Cette orientation confédérale du général de Gaulle est principalement symbolisée par son attachement indéfectible à la règle de l’unanimité dans la prise de décision au niveau européen. Une position en contradiction avec les traités de Rome, puisque ces derniers prévoyaient un passage progressif à des votes à la majorité. La crise de la Chaise vide de juillet 1965 à février 1966 sera justement le fruit de la confrontation de ces deux conceptions de l’Europe. Le président français étant parfaitement opposé à l’idée de perdre son droit de veto sur l’élaboration de la Politique agricole commune, il se retira de la table du Conseil en signe de protestation. S’en suivi une absence longue de six mois, interrompue par le Compromis de Luxembourg, trouvé entre les Six en janvier 1966. Désormais, si les intérêts vitaux d’un Etat membre sont en jeu, ce dernier pourra demander la poursuite des négociations jusqu’à ce qu’un accord soit trouvé avant de procéder au vote.

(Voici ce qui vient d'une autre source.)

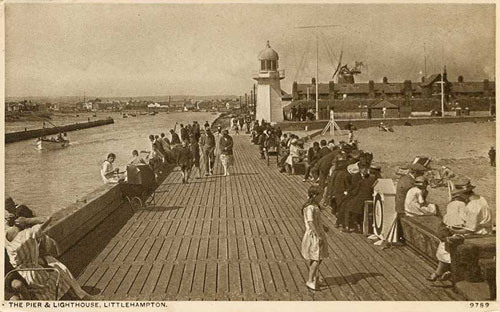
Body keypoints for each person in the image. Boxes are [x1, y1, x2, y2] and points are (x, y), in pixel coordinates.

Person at [5, 205, 94, 300]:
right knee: (57, 275)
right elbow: (48, 218)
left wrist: (8, 220)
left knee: (55, 267)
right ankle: (72, 298)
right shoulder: (29, 233)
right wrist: (28, 220)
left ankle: (74, 296)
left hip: (19, 272)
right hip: (32, 274)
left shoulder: (5, 233)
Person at [301, 185, 329, 291]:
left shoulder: (315, 206)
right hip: (313, 235)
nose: (322, 197)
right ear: (314, 195)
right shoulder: (310, 208)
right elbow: (310, 222)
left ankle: (315, 276)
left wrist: (324, 227)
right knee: (316, 258)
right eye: (320, 195)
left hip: (318, 232)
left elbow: (316, 221)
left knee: (318, 257)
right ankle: (310, 280)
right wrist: (318, 234)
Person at [343, 167, 377, 233]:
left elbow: (355, 192)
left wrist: (348, 193)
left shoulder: (361, 181)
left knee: (347, 207)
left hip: (360, 201)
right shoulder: (374, 180)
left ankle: (348, 227)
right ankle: (356, 225)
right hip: (370, 199)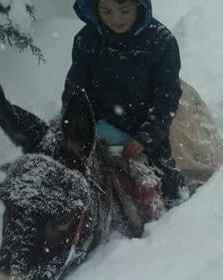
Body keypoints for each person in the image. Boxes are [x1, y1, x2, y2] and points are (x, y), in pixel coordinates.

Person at [63, 0, 188, 207]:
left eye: (124, 10)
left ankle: (175, 213)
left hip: (144, 126)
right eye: (107, 11)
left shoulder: (160, 41)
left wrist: (145, 137)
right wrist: (78, 130)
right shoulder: (87, 40)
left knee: (167, 186)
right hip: (99, 126)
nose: (116, 19)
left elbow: (167, 96)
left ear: (139, 6)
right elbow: (75, 92)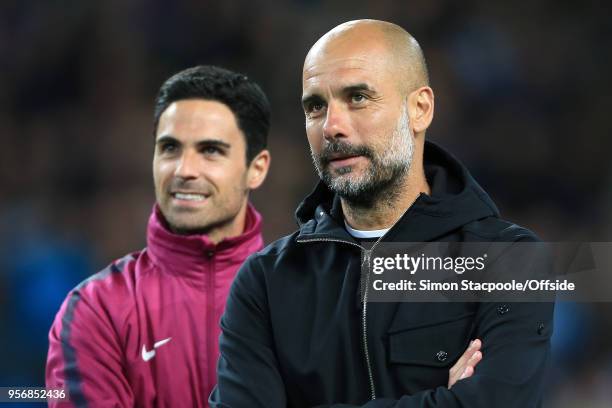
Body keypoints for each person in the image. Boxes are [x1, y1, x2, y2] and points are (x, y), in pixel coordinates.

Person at [210, 20, 553, 407]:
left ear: (420, 109)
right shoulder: (265, 282)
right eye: (315, 106)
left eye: (357, 97)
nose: (331, 126)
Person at [46, 65, 271, 407]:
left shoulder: (301, 296)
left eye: (210, 150)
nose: (184, 170)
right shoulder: (96, 308)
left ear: (256, 168)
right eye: (170, 148)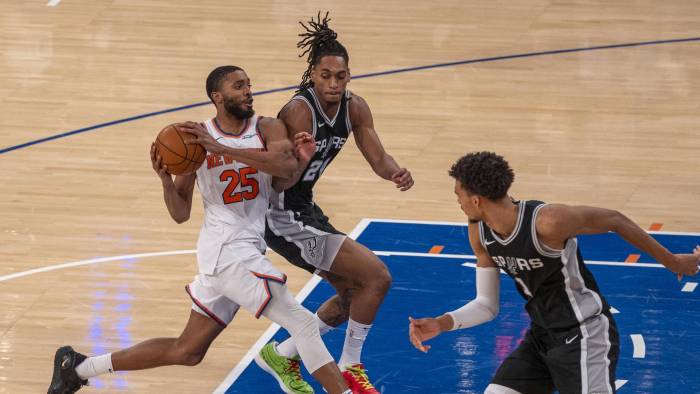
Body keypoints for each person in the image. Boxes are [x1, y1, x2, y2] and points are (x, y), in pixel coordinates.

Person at [47, 65, 352, 394]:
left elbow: (282, 173)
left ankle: (77, 368)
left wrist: (290, 159)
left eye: (248, 84)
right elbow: (180, 213)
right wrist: (166, 182)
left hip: (245, 246)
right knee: (302, 322)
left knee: (188, 350)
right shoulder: (193, 140)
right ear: (218, 97)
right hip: (226, 251)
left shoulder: (267, 127)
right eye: (238, 86)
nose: (248, 91)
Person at [407, 151, 700, 394]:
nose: (456, 201)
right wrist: (441, 323)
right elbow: (486, 305)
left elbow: (614, 219)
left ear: (476, 200)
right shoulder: (480, 234)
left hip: (585, 333)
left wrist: (673, 261)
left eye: (458, 194)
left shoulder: (547, 222)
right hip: (541, 337)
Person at [254, 12, 414, 394]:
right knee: (377, 276)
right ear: (312, 74)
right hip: (279, 215)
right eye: (325, 75)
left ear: (348, 76)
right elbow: (279, 176)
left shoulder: (355, 107)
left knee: (353, 295)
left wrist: (394, 172)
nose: (333, 83)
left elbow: (378, 156)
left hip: (304, 208)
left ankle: (281, 353)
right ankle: (350, 366)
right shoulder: (298, 111)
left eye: (340, 76)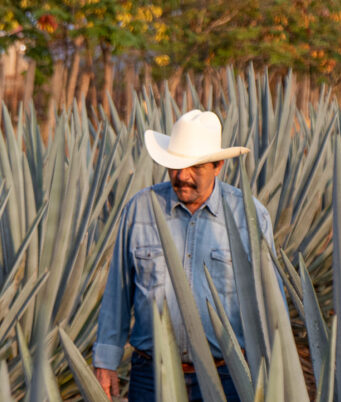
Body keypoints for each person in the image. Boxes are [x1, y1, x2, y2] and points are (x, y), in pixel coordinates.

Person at [93, 110, 278, 402]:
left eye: (194, 167)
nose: (181, 176)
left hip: (227, 377)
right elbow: (118, 291)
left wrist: (274, 375)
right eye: (174, 166)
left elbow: (270, 304)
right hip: (151, 375)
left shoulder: (249, 217)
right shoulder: (141, 209)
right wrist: (105, 361)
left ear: (218, 165)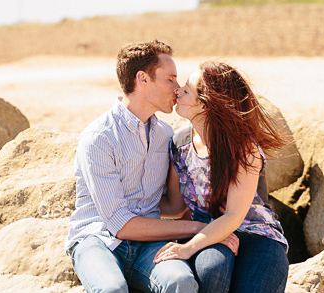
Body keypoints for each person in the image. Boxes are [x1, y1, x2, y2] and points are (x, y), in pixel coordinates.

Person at [66, 40, 236, 293]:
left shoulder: (166, 135)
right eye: (170, 79)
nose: (178, 88)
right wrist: (203, 229)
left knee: (181, 282)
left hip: (149, 245)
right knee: (112, 289)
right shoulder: (99, 138)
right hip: (98, 239)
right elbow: (121, 225)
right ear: (142, 79)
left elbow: (173, 206)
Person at [154, 60, 289, 293]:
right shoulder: (179, 144)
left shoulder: (243, 147)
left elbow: (234, 216)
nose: (178, 91)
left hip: (255, 235)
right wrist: (127, 204)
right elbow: (175, 206)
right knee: (211, 271)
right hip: (208, 234)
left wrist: (186, 249)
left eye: (186, 90)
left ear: (206, 105)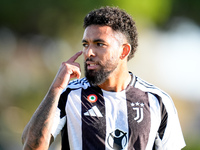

Le général de Gaulle obtient donc gain de cause. Partenaire exigeant, jamais toutefois la possibilité d’une sortie de la France de la CEE n’aura été envisagée. Tant sur le plan économique – les premières années de la construction européenne sont à cet égard un grand succès – que sur le plan politique – l’Europe donne la possibilité à la France se conserver sa grandeur – le général de Gaulle n’a vu l’intérêt de quitter le navire européen.
La défense des intérêts français se manifesta aussi lors des deux tentatives d’adhésion du Royaume-Uni dans les années 1960. Ne souhaitant pas prendre part à l’aventure européenne en 1951 puis en 1957, les Britanniques ont, dès le début des années 1960, désiré intégrer les communautés. En 1961 puis en 1967, les Britanniques échouent pour la même raison : de Gaulle s’y oppose, justifiant son refus par l’incompatibilité entre les orientations de politique économique britannique et celles des pays de la CEE. Le Royaume-Uni est, selon lui, lourdement endetté alors que les pays membres de la CEE affichent une bonne solidité financière. En outre, Londres refuse le principe de la Politique agricole commune.
Pragmatisme
Mais pour une partie des experts, le général de Gaulle a mené, y compris au niveau européen, avant tout une politique pragmatique, qui prenait en comptes les contraintes et les possibilités du moment. En matière européenne, le général de Gaulle a considéré que l’intérêt de la France était d’y participer dès les premières années afin de peser au maximum, avec l’Allemagne, dans sa conception.
Un interlocuteur difficile
Ne remettant pas en cause l’appartenance de la France au projet européen, mais défendant néanmoins une vision très intergouvernementale de l’Europe, le général de Gaulle s’est régulièrement présenté à ses homologues comme un interlocuteur exigeant, voire difficile. Refusant à deux reprises l’intégration du Royaume-Uni à la Communauté économique européenne, de Gaulle s’est également élevé contre la remise en cause du principe de l’unanimité dans la prise de décision au niveau européen.